───── EXCERPTED RECORDS

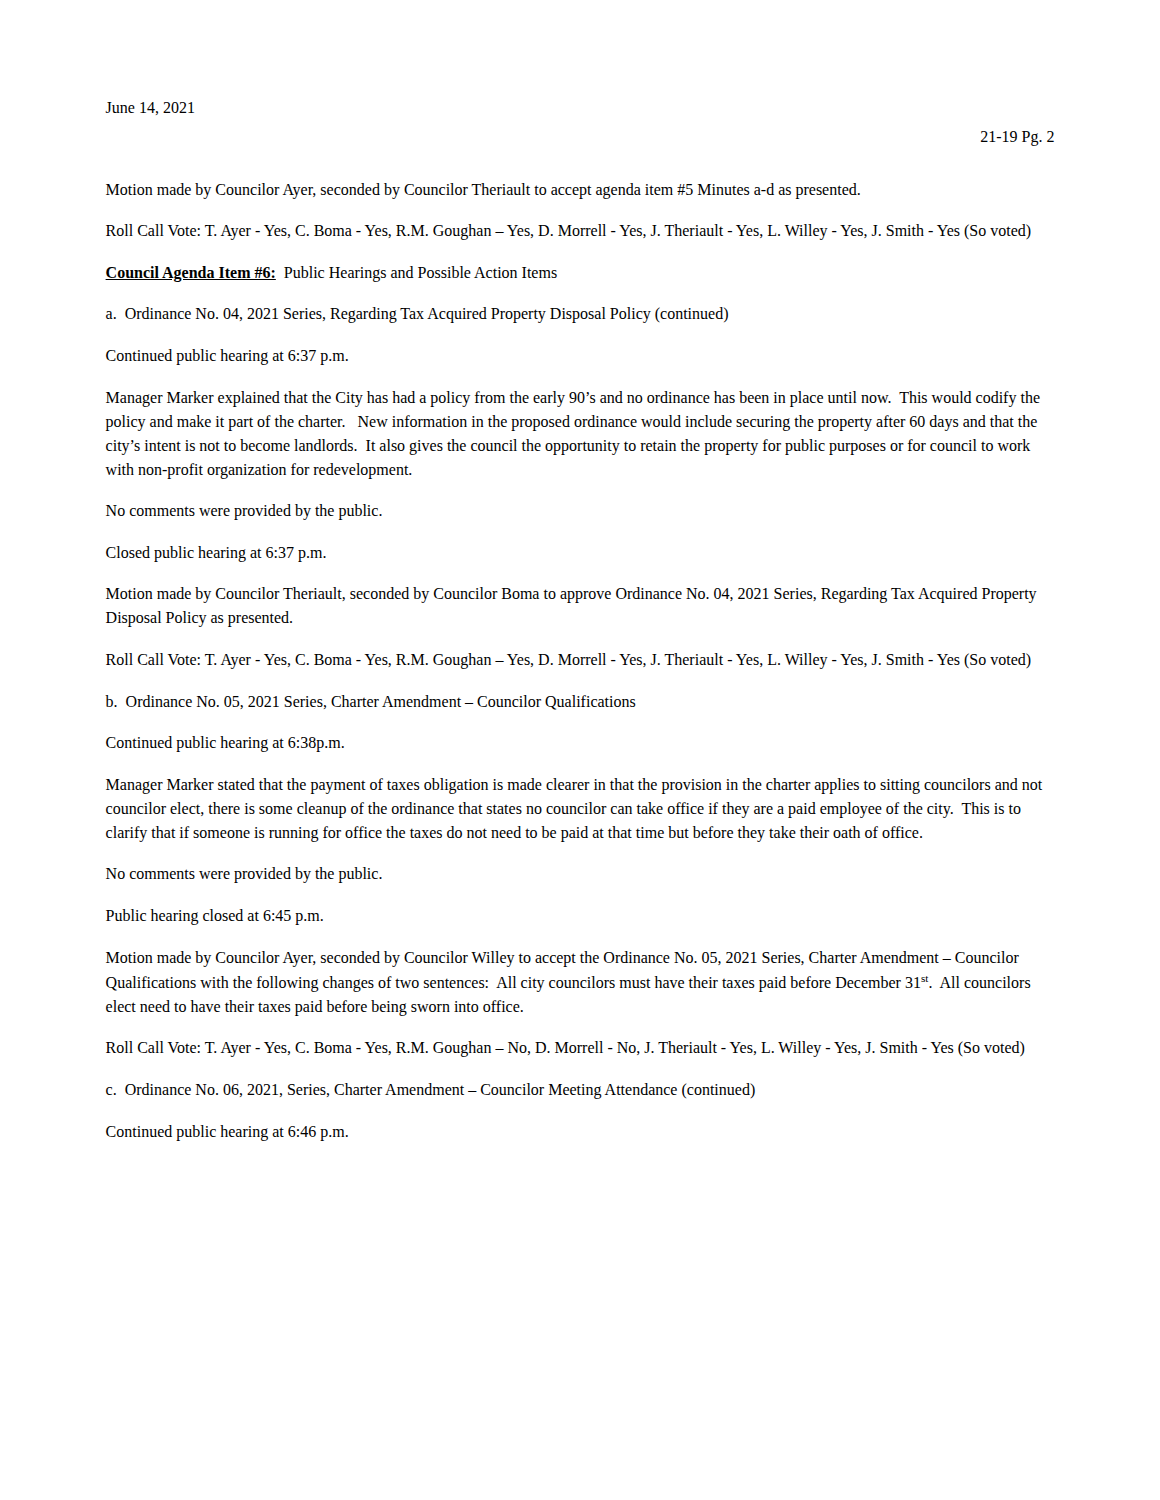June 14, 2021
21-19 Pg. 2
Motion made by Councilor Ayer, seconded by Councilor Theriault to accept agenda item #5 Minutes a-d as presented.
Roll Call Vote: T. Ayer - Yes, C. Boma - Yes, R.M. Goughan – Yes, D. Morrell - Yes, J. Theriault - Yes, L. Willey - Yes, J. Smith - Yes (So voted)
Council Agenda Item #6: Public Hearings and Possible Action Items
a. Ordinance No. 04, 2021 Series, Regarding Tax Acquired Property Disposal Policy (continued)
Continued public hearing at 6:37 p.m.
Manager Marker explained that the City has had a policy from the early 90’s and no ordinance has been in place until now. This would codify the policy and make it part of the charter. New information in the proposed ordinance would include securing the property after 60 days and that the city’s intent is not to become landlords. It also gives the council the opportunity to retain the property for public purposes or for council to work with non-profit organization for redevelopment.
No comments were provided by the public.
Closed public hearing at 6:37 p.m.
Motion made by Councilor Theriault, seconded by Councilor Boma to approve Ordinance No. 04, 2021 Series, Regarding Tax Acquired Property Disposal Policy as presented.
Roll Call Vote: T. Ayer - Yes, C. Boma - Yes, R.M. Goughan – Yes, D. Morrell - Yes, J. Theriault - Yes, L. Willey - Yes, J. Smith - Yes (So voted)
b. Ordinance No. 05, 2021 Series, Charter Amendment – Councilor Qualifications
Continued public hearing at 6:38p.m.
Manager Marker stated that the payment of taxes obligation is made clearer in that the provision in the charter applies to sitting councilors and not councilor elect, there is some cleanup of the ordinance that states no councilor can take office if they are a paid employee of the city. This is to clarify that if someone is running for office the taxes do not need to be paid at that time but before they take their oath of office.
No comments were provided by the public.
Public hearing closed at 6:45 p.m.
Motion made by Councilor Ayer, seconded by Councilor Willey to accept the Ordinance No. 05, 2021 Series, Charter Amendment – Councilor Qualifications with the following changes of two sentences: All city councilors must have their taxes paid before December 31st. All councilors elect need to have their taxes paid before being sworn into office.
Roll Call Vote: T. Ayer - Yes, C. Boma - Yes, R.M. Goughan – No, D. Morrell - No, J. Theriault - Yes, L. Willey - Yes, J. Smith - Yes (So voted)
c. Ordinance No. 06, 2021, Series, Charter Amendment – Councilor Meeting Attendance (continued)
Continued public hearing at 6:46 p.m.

──────────

_WHAT NEEDS TO BE DONE_
Apart from the images, retype the full material exactly as written.

_TASK ANSWER_
June 14, 2021
21-19 Pg. 2
Motion made by Councilor Ayer, seconded by Councilor Theriault to accept agenda item #5 Minutes a-d as presented.
Roll Call Vote: T. Ayer - Yes, C. Boma - Yes, R.M. Goughan – Yes, D. Morrell - Yes, J. Theriault - Yes, L. Willey - Yes, J. Smith - Yes (So voted)
Council Agenda Item #6: Public Hearings and Possible Action Items
a. Ordinance No. 04, 2021 Series, Regarding Tax Acquired Property Disposal Policy (continued)
Continued public hearing at 6:37 p.m.
Manager Marker explained that the City has had a policy from the early 90’s and no ordinance has been in place until now. This would codify the policy and make it part of the charter. New information in the proposed ordinance would include securing the property after 60 days and that the city’s intent is not to become landlords. It also gives the council the opportunity to retain the property for public purposes or for council to work with non-profit organization for redevelopment.
No comments were provided by the public.
Closed public hearing at 6:37 p.m.
Motion made by Councilor Theriault, seconded by Councilor Boma to approve Ordinance No. 04, 2021 Series, Regarding Tax Acquired Property Disposal Policy as presented.
Roll Call Vote: T. Ayer - Yes, C. Boma - Yes, R.M. Goughan – Yes, D. Morrell - Yes, J. Theriault - Yes, L. Willey - Yes, J. Smith - Yes (So voted)
b. Ordinance No. 05, 2021 Series, Charter Amendment – Councilor Qualifications
Continued public hearing at 6:38p.m.
Manager Marker stated that the payment of taxes obligation is made clearer in that the provision in the charter applies to sitting councilors and not councilor elect, there is some cleanup of the ordinance that states no councilor can take office if they are a paid employee of the city. This is to clarify that if someone is running for office the taxes do not need to be paid at that time but before they take their oath of office.
No comments were provided by the public.
Public hearing closed at 6:45 p.m.
Motion made by Councilor Ayer, seconded by Councilor Willey to accept the Ordinance No. 05, 2021 Series, Charter Amendment – Councilor Qualifications with the following changes of two sentences: All city councilors must have their taxes paid before December 31st. All councilors elect need to have their taxes paid before being sworn into office.
Roll Call Vote: T. Ayer - Yes, C. Boma - Yes, R.M. Goughan – No, D. Morrell - No, J. Theriault - Yes, L. Willey - Yes, J. Smith - Yes (So voted)
c. Ordinance No. 06, 2021, Series, Charter Amendment – Councilor Meeting Attendance (continued)
Continued public hearing at 6:46 p.m.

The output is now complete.